__Prompt__:
For each entry, restate it word for word while omitting any image it holds.

== Segment start ==

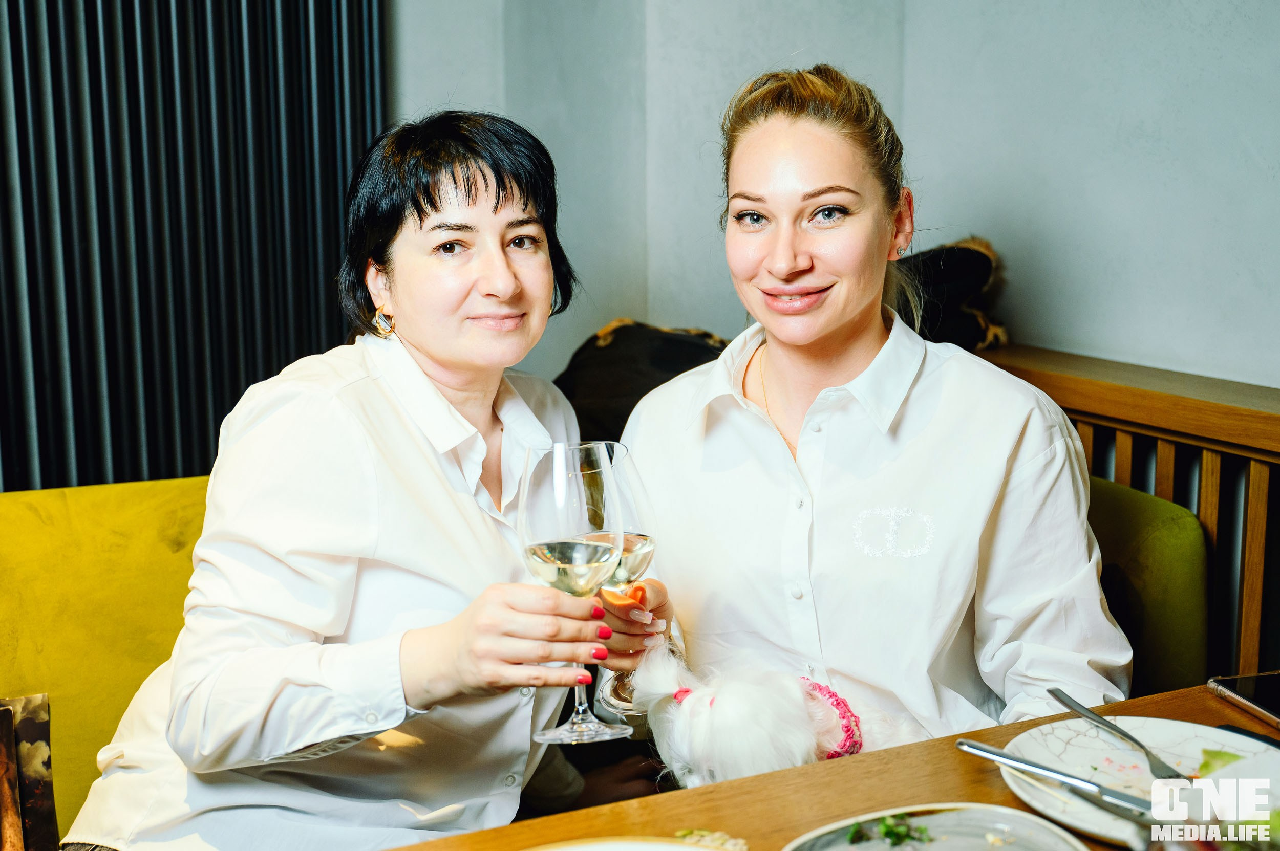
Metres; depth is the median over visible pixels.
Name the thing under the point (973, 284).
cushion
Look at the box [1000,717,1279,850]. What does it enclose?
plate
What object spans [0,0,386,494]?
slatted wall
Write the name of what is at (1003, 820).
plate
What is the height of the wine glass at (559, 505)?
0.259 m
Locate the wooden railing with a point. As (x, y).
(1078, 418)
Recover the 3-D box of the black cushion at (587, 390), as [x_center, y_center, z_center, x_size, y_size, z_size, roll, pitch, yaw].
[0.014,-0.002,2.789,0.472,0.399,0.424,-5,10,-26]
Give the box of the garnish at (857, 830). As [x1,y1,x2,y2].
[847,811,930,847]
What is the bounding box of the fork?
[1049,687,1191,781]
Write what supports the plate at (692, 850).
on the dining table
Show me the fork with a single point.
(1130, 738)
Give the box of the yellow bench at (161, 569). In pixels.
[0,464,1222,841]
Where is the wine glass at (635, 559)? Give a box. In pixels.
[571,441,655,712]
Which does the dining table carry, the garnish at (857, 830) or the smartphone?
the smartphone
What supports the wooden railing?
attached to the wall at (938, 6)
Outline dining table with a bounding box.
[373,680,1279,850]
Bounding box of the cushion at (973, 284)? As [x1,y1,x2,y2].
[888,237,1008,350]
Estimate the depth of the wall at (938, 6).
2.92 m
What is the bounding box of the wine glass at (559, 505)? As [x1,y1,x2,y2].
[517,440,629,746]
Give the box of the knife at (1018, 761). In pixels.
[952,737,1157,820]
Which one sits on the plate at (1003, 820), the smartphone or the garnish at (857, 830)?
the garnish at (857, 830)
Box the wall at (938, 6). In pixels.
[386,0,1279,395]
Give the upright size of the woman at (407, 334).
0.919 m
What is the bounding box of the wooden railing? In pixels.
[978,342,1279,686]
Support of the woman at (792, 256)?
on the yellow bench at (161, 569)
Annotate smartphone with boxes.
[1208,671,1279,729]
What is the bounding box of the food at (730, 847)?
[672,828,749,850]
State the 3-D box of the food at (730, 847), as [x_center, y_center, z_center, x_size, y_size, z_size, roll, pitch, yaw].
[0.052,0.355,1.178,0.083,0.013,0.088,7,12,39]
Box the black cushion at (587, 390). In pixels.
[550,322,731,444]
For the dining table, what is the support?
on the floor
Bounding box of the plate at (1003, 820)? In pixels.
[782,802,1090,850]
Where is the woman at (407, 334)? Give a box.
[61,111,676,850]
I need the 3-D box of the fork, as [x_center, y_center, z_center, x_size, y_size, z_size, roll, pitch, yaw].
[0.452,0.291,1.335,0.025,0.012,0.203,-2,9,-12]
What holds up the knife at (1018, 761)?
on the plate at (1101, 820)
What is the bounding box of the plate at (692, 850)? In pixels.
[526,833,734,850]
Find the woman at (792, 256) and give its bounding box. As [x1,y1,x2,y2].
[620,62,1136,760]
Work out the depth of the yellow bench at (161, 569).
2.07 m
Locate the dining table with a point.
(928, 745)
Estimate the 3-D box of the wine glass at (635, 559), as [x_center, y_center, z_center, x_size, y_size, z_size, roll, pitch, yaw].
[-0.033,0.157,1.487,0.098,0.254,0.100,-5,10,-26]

== Segment end ==

__Your response__:
Metres; depth is the median over visible pixels.
Name the thing under the point (973, 284).
cushion
Look at the box [1000,717,1279,850]. What does it enclose?
plate
What object spans [0,0,386,494]?
slatted wall
Write the name of what is at (1003, 820).
plate
What is the height of the wine glass at (559, 505)?
0.259 m
Locate the wooden railing with a point. As (x, y).
(1078, 418)
Recover the 3-D box of the black cushion at (587, 390), as [x_center, y_center, z_center, x_size, y_size, z_size, roll, pitch, yaw].
[0.014,-0.002,2.789,0.472,0.399,0.424,-5,10,-26]
Give the box of the garnish at (857, 830). As [x1,y1,x2,y2].
[847,811,930,847]
What is the bounding box of the fork?
[1049,687,1191,781]
Write what supports the plate at (692, 850).
on the dining table
Show me the fork with a single point.
(1130, 738)
Give the box of the yellow bench at (161, 569). In pixels.
[0,464,1222,841]
Where is the wine glass at (635, 559)? Give a box. In pixels.
[571,441,655,712]
Which does the dining table carry, the garnish at (857, 830) or the smartphone?
the smartphone
What supports the wooden railing?
attached to the wall at (938, 6)
Outline dining table with a bounding box.
[373,680,1279,850]
Bounding box of the cushion at (973, 284)? As [x1,y1,x2,y2].
[888,237,1008,350]
Estimate the depth of the wall at (938, 6).
2.92 m
What is the bounding box of the wine glass at (559, 505)? As [x1,y1,x2,y2].
[517,440,629,746]
Give the box of the knife at (1018, 761). In pixels.
[952,737,1157,820]
Which one sits on the plate at (1003, 820), the smartphone or the garnish at (857, 830)?
the garnish at (857, 830)
Box the wall at (938, 6). In pixels.
[386,0,1279,395]
Give the upright size of the woman at (407, 334).
0.919 m
What is the bounding box of the wooden railing? In pixels.
[978,342,1279,686]
Support of the woman at (792, 256)?
on the yellow bench at (161, 569)
Annotate smartphone with boxes.
[1208,671,1279,729]
What is the bounding box of the food at (730, 847)?
[672,828,749,850]
State the 3-D box of the food at (730, 847), as [x_center, y_center, z_center, x_size, y_size, z_size, roll, pitch, yaw].
[0.052,0.355,1.178,0.083,0.013,0.088,7,12,39]
Box the black cushion at (587, 390). In pixels.
[550,322,731,444]
For the dining table, what is the support?
on the floor
Bounding box of the plate at (1003, 820)? In pixels.
[782,802,1090,850]
Where is the woman at (407, 334)? Give a box.
[61,111,676,850]
I need the 3-D box of the fork, as [x_center, y_center, z_center, x_size, y_size, z_size, roll, pitch, yaw].
[0.452,0.291,1.335,0.025,0.012,0.203,-2,9,-12]
What holds up the knife at (1018, 761)?
on the plate at (1101, 820)
What is the bounding box of the plate at (692, 850)? In pixels.
[526,833,734,850]
Find the woman at (792, 256) and give its bounding box. As [x1,y1,x2,y2].
[620,62,1136,760]
Work out the depth of the yellow bench at (161, 569).
2.07 m
Locate the dining table with a point.
(928, 745)
Estimate the 3-D box of the wine glass at (635, 559), as [x_center, y_center, z_center, x_size, y_size, z_size, roll, pitch, yaw].
[-0.033,0.157,1.487,0.098,0.254,0.100,-5,10,-26]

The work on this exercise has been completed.